Il 55% dei lavoratori fruisce di welfare aziendale

(Fonte: Italia Oggi – AssiNews)

È quanto emerge dallo studio curato da Nomisma in collaborazione con Cgil sulla valutazione e l’utilizzo del welfare aziendale da parte dei lavoratori presentato ieri a Milano (16 gennaio 2020) durante il convegno «Il welfare aziendale visto dai lavoratori» presso la Fondazione Stelline.

Il 70% dei lavoratori valuta positivamente il welfare aziendale, ma solo il 55% ne fruisce.

Dalla ricerca, che ha coinvolto un panel di oltre 70 aziende e un campione di 1.822 lavoratori suddivisi in impiegati (49%), operai (45%) e quadri (6%), emerge come più di un terzo degli intervistati sia pienamente consapevole rispetto al tema del welfare aziendale. Il 45% dei lavoratori ha sottolineato di essere stato informato soltanto a grandi linee e solo il 9% per nulla rispetto alle iniziative definite negli accordi aziendali volte a incrementare il benessere del lavoratore e della sua famiglia. Ad essere meno informati rispetto ai servizi offerti risultano essere gli operai. Il 28% di essi dichiara di conoscere poco o nulla riguardo al tema welfare aziendale, contro il 20% degli impiegati e l’8% dei quadri. 

 

Responsabilità di cura: il 35% degli italiani deve fare i conti con una situazione sempre più complessa

Sono le madri-lavoratrici, secondo Istat, ad essere penalizzate perchè spesso sono costrette a rinunciare parzialmente o totalmente al lavoro.

(Fonte: Primo Welfare Famiglia – V.Santoni)

Secondo l’Istituto Nazionale di Statistica quasi 13 milioni di nostri connazionali tra i 18 e i 64 anni devono gestire responsabilità di cura verso propri familiari. Nello specifico, nel 2018 sono circa 2 milioni e 827mila gli italiani caregiver, cioè che si prendono cura di un parente affetto da malattie gravi e spesso non autosufficiente; sono invece 10 milioni e 564mila le persone con carichi legati alla dimensione della genitorialità.

In totale si parla di circa il 34,6% della popolazione. Tale percentuale non si discosta molto dalla media europea: nell’UE28 sarebbero infatti 106 milioni (34,4%) gli individui a dover affrontare quotidianamente responsabilità di cura. In particolare l’Irlanda è il Paese dove la quota di individui con responsabilità di cura è più alta (quasi il 45% della popolazione); le percentuali più basse (circa il 28%) si trovano invece in Germania e Bulgaria.

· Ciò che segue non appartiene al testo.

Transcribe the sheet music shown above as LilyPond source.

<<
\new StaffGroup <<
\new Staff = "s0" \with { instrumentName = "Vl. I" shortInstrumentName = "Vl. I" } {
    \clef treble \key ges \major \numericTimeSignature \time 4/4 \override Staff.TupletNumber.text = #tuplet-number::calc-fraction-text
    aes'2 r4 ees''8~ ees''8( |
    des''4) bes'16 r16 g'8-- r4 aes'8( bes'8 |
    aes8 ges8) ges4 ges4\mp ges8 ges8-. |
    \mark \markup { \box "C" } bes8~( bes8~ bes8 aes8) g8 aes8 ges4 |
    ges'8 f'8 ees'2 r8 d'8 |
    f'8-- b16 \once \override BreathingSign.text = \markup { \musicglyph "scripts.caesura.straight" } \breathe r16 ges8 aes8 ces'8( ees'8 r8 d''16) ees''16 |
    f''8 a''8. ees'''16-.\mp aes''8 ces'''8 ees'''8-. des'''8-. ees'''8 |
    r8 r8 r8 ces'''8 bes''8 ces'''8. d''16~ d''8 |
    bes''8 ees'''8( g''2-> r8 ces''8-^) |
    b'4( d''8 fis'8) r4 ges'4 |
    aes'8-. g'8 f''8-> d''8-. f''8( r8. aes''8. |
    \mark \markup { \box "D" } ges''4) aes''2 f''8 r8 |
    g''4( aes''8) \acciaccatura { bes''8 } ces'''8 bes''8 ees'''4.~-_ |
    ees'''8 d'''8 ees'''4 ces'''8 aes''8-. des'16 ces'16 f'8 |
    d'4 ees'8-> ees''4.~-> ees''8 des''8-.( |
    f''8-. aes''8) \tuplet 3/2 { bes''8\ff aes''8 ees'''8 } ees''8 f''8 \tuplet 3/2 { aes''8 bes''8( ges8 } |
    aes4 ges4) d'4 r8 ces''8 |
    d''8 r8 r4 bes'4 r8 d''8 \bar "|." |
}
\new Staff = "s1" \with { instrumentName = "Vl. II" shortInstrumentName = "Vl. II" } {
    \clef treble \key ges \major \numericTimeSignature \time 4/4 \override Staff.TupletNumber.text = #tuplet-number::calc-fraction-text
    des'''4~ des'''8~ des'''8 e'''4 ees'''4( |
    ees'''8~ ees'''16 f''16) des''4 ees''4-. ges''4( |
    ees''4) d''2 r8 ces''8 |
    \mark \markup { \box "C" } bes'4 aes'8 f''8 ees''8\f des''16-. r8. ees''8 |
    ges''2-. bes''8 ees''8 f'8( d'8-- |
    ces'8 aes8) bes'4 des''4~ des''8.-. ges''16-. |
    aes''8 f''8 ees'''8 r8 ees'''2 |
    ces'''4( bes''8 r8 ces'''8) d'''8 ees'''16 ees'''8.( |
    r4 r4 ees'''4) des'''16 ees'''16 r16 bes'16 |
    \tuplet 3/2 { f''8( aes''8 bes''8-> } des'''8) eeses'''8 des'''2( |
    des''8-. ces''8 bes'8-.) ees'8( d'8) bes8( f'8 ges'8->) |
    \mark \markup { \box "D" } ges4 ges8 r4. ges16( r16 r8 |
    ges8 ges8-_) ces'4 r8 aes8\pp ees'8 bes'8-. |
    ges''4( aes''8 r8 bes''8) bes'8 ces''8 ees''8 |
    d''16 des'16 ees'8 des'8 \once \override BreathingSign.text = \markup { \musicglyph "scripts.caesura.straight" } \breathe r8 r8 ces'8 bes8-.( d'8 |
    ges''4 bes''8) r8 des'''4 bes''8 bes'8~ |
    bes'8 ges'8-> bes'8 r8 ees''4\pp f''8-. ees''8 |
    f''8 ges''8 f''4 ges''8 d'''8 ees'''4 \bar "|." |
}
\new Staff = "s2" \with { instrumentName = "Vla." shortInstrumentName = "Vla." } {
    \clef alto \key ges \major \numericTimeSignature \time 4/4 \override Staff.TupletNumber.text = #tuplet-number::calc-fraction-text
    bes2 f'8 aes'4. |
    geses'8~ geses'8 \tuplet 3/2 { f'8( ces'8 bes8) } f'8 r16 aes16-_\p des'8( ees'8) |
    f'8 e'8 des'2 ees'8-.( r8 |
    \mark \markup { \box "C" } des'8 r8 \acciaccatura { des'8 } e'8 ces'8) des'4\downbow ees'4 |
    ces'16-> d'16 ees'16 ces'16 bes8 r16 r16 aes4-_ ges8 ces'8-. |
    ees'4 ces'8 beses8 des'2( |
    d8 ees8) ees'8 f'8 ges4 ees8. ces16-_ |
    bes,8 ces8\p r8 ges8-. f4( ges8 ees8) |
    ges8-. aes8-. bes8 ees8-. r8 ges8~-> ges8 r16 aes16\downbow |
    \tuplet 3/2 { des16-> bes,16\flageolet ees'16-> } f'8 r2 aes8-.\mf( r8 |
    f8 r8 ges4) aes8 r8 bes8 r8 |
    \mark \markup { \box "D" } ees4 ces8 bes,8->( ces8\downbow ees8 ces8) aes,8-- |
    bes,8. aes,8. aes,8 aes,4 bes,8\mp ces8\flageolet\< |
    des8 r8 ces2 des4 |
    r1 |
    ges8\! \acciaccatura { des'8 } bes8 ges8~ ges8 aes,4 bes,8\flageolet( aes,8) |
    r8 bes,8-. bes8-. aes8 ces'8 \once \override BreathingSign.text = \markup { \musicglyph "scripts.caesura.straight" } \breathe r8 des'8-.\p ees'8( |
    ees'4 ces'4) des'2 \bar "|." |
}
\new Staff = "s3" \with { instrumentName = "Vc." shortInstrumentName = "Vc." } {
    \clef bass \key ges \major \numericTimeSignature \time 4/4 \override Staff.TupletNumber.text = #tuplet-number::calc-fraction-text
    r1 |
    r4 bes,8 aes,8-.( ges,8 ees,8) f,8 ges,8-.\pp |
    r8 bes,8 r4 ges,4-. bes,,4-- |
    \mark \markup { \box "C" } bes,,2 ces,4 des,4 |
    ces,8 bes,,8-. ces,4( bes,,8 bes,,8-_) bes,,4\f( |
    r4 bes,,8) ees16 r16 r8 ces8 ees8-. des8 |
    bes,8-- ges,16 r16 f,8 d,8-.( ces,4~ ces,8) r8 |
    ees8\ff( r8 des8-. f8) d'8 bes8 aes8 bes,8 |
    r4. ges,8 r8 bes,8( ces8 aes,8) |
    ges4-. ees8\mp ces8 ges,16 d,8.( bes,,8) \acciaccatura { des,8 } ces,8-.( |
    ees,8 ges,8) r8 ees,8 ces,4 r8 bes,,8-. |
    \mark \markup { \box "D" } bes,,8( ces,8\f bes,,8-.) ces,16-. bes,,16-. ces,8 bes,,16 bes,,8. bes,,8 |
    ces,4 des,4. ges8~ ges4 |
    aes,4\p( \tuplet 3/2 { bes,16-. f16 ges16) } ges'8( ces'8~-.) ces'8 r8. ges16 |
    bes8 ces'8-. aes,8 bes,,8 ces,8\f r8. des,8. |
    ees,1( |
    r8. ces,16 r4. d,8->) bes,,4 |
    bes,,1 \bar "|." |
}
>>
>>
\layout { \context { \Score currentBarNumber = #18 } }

L’Istat evidenzia come tali condizioni influenzino in maniera particolare le dinamiche occupazionali. Il report afferma che “essere impegnati in un’attività lavorativa e allo stesso tempo doversi occupare di figli piccoli o parenti non autosufficienti comporta una modulazione dei tempi da dedicare al lavoro e alla famiglia che può riflettersi sulla partecipazione degli individui al mercato del lavoro, soprattutto delle donne, le quali hanno un maggiore carico di tali responsabilità“. 

In questo senso fa riflettere che oltre l’11% delle donne con almeno un figlio non abbia mai lavorato proprio per prendersi cura dei figli: un valore decisamente superiore alla media europea, pari al 3,7%. Nel Mezzogiorno, in particolare, una donna su cinque con almeno un figlio dichiara di non aver mai lavorato proprio a causa delle responsabilità di cura. In questa stessa area del Paese si registra anche la quota più alta di donne che dichiarano di non lavorare per motivi non legati alla cura dei figli (12,1% rispetto al 6,3% della media italiana e al 4,2% della media europea).
(Indagine ISTAT : “Conciliazione tra Lavoro e Famiglia“)

Le maggiori difficoltà riguarderebbero l’orario di lavoro troppo lungo, l’organizzazione di turni e il lavoro nel fine settimana, l’impegno e la fatica, i tempi legati agli spostamenti.

Come affrontare la situazione?

Alla luce di queste statistiche, sembra cruciale la realizzazione di azioni adeguate, anzitutto attraverso misure politiche strutturali che superino l’attuale sistema fondato sui bonus e che favoriscano una maggiore equità dei ruoli (ad esempio investendo sul congedo di paternità).

Un altro fronte su cui invece qualcosa sembra muoversi è quello del welfare aziendale – e nello specifico quelle azioni destinate alle spesa per il sostegno alla genitorialità e alla cura di familiari non autosufficienti – e delle azioni legate alla flessibilità organizzativa (smart working, flessibilità oraria in entrata e uscita, congedi parentali e familiari extra, disbrigo pratiche, ecc.) sembra possano essere cruciali per i lavoratori italiani che si trovano a dover gestire i citati oneri di cura.